O teledisco de Ghosttwon é mais um exemplo brilhante da colaboração de Madonna com o realizador Jonas Akerlund — este texto foi publicado no Diário de Notícias (12 Abril), com o título 'Madonna reinventa-se em cenário pós-apocalíptico'.
Há dias, Madonna esteve no programa da NBC, The Tonight Show, numa conversa com Jimmy Fallon, deambulando desde as singularidades do novo álbum Rebel Heart até à sua estreia como “profissional” de stand-up comedy. Com um guarda-roupa recheado de objectos metálicos, habitualmente associados ao rock mais hard, usava também rendas e meias que, afinal, evocavam a sua imagem de marca no começo da carreira, em meados da década de 80. Aliás, num delicioso exercício revivalista, Madonna, Fallon e The Roots (banda residente do programa) interpretaram uma divertida versão de Holiday, tema de 1983 agora recriado apenas com instrumentos utilizados no ensino infantil da música.
Todos estes elementos reflectem um método de trabalho que Madonna tem apurado e depurado ao longo dos anos, por certo adquirindo uma nova dimensão simbólica no interior do seu próprio envelhecimento (completará 57 anos no dia 16 de Agosto). Habitualmente reconhecida como protagonista de novas tendências, geradora de muitos efeitos de moda, ela só o é através de uma invulgar e inventiva capacidade de integração de elementos mais ou menos primitivos da cultura popular e, em particular, dos seus sistemas iconográficos.
O mais recente exemplo desse vai-vém está no magnífico teledisco de Ghosttown, divulgado também esta semana. A canção pode ser definida como a celebração de um par no cenário pós-apocalíptico da “cidade fantasma” a que se refere o título — a letra descreve os protagonistas como “duas almas” a sobreviver depois da destruição “total” (When it all falls down / We’ll be two souls in a ghost town).

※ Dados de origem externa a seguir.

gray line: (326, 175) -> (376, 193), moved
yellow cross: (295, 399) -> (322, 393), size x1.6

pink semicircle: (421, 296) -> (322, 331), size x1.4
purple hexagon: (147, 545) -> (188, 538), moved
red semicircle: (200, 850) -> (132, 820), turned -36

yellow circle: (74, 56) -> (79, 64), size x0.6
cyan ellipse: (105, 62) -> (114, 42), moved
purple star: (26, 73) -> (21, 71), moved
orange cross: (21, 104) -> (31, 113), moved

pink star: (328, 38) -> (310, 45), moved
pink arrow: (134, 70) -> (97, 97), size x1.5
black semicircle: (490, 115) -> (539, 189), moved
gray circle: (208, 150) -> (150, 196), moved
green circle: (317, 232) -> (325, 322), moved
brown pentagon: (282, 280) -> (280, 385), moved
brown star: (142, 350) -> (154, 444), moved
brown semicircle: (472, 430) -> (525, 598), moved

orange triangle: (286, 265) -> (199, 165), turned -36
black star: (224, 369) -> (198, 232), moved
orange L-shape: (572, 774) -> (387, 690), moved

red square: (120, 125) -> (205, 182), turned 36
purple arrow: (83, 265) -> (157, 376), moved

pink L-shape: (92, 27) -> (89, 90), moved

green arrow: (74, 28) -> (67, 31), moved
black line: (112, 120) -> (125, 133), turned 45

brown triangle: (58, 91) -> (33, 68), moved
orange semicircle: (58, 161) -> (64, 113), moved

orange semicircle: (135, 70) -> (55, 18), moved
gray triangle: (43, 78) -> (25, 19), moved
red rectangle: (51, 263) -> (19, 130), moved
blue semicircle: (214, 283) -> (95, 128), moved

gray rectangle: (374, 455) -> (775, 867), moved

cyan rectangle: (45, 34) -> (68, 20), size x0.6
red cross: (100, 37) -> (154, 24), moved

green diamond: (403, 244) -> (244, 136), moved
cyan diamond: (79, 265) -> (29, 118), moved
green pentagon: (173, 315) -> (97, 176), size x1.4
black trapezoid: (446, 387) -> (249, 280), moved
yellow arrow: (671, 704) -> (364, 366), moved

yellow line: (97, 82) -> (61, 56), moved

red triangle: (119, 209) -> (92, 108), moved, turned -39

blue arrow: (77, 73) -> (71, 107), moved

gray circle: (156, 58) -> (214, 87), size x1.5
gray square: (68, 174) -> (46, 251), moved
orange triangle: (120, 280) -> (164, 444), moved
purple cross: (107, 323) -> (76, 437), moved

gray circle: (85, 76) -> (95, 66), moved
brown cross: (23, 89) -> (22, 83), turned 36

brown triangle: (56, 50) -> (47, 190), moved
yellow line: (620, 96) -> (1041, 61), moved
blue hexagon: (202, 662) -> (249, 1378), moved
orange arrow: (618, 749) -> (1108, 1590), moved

Usando vestes de inspiração vitoriana, Madonna surge num cenário que, por calculado paradoxo, evoca componentes da ficção científica cinematográfica, por fim encontrando um homem (Terrence Howard, protagonista da série televisiva Empire) cuja ameaça se vai dissolver num súbito apelo à dança. Perpassa por Ghosttown um desejo de harmonia que, através da presença de uma criança, envolve a hipótese de reconversão do próprio espaço familiar (numa curiosa rima com o teledisco de Secret, dirigido por Melodie McDaniel em 1994). Mais do que isso: a paisagem urbana, mesmo em ruínas como aqui acontece, volta a emergir como cenário “natural” de Madonna.
Certamente não por acaso, o teledisco de Ghosttown tem assinatura do sueco Jonas Akerlund, tão importante na sua encenação como personagem urbana, desde logo nessa obra-prima que é o teledisco de Ray of Light (1998), numa performance a meio caminho entre o documental e o fantástico cujo tema é, afinal, a pulsação de uma grande metrópole. Akerlund filmou-a, por exemplo, em Music (2000) e Jump (2006), variações irónicas sobre os sinais da cultura urbana, sem esquecer que é também de sua autoria o prodigioso teledisco de American Life (2003), cuja versão original permanece “censurada” (embora disponível no YouTube). Madonna segundo Akerlund é, de uma só vez, uma figura realista e um fantasma errante — a cultura pop vive dessa ambivalência.